With
the vote on whether the United Kingdom leaves the European Union less than
three weeks away there has been a less than subtle change in the Brexit campaign,
away from economic arguments and onto the emotive issues of refugees and
immigration.
The
move was inevitable. For weeks now business leaders, economists, academics and
senior public servants have been all but unanimous in their warnings of the
consequences that a United Kingdom would face outside Europe.
Everything
from a loss of markets for the country’s exports, to falling investment, to the
possible loss of millions of jobs currently linked with, and to a certain
extent dependent on, membership.
These
serious questions have largely been answered by slogans and statements so
unsubstantiated by the facts as to deserve to be dismissed as voodoo economics.
A
typical example is the latest comment by Brexit boss Boris Johnson that the UK
would face a “triple whammy of woe” should it remain in the EU, with an extra £2.4 billion ($A4.7 billion) bill to pay for
Europe’s “stagnation, unemployment and lack of growth”.

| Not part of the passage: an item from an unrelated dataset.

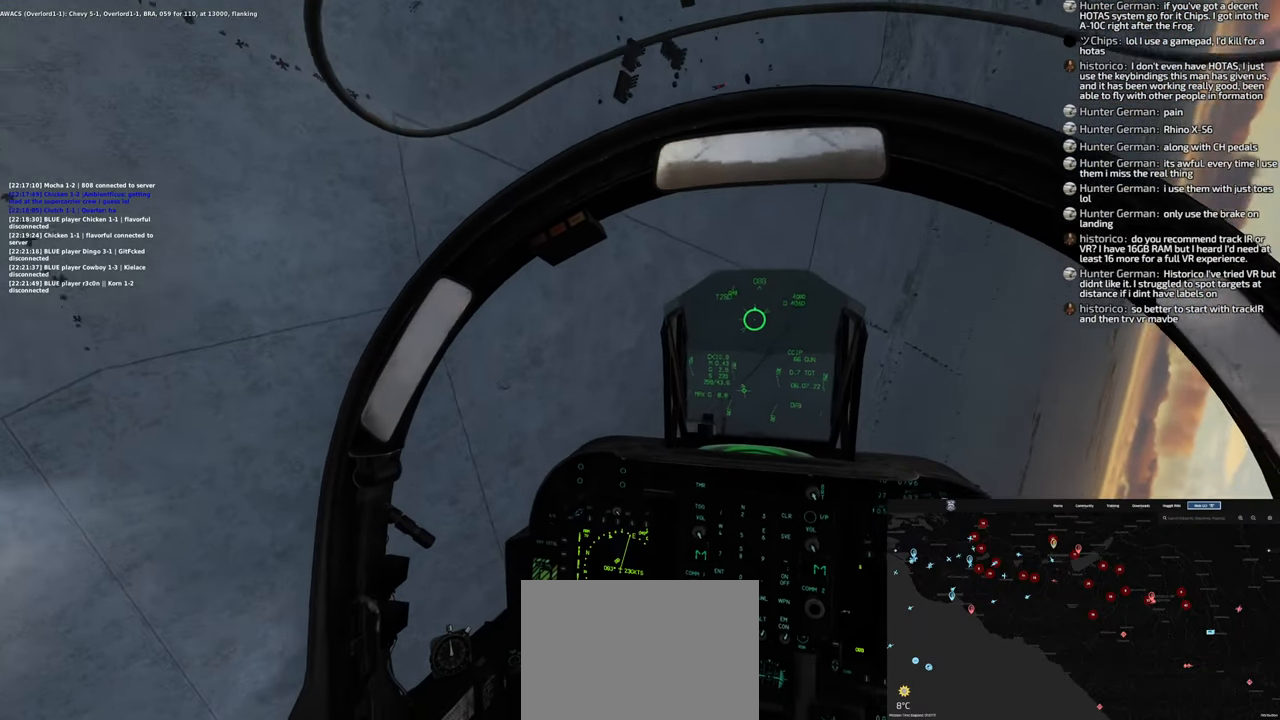
{"buttons": [], "left_stick": "left", "right_stick": "center", "events": [[450, "left_stick", "left"]]}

As has often been the case during the campaign, these figures are
plucked out of the air with no substantial backing. While EU growth remains
modest it is at least heading in the right direction and certainly does not
deserve Johnson’s self-serving, doom-laden forecasts.
Could Britain exist outside the EU — of course it could. Its security
would be more difficult to police; its trade would suffer from being cut off
from a market of 500 million people on its doorstep , and it would have much
work to do arranging its own economic ties with nations such as the United
States, Japan and Canada which it currently enjoys through EU membership.
Yes, the UK could survive, but is it really worth sacrificing these
current advantages for nebulous claims about “loss of sovereignty” or “taking
back our country”?
The economic message has been resonating so Brexit is retreating to what
it sees as the safe ground of immigration.
But even that ‘safe ground’ is shaky, and here is one example: Brexit
claims that that Australian and New Zealand nurses and doctors will be forced
out of the National Health Service to make way for EU citizens. This ignores the
fact that overseas candidates from anywhere must pass an English language examination
known as the IELTS test, which rates them on a scale of one to nine, before
they can work in the country’s health centres and hospitals.
Of course nurses and doctors must have a firm grasp of English. To allow
anything else would be courting disaster. The test requires candidates to score
a seven in the areas of speaking, listening, writing and understanding.
Obviously people from English-speaking countries have an in-built advantage.
That is not to deny many EU citizens will also be fluent enough to pass
the test, but figures clearly show they will never be present in sufficient numbers
to displace staff from English-speaking Commonwealth countries.
The flood of refugees from the Middle East and Africa is a clear
challenge, not just for the EU and Europe, but for the world. The UK can be far
more effective working towards a comprehensive plan within Europe rather than
hauling up its drawbridge and pretending it is someone else’s problem.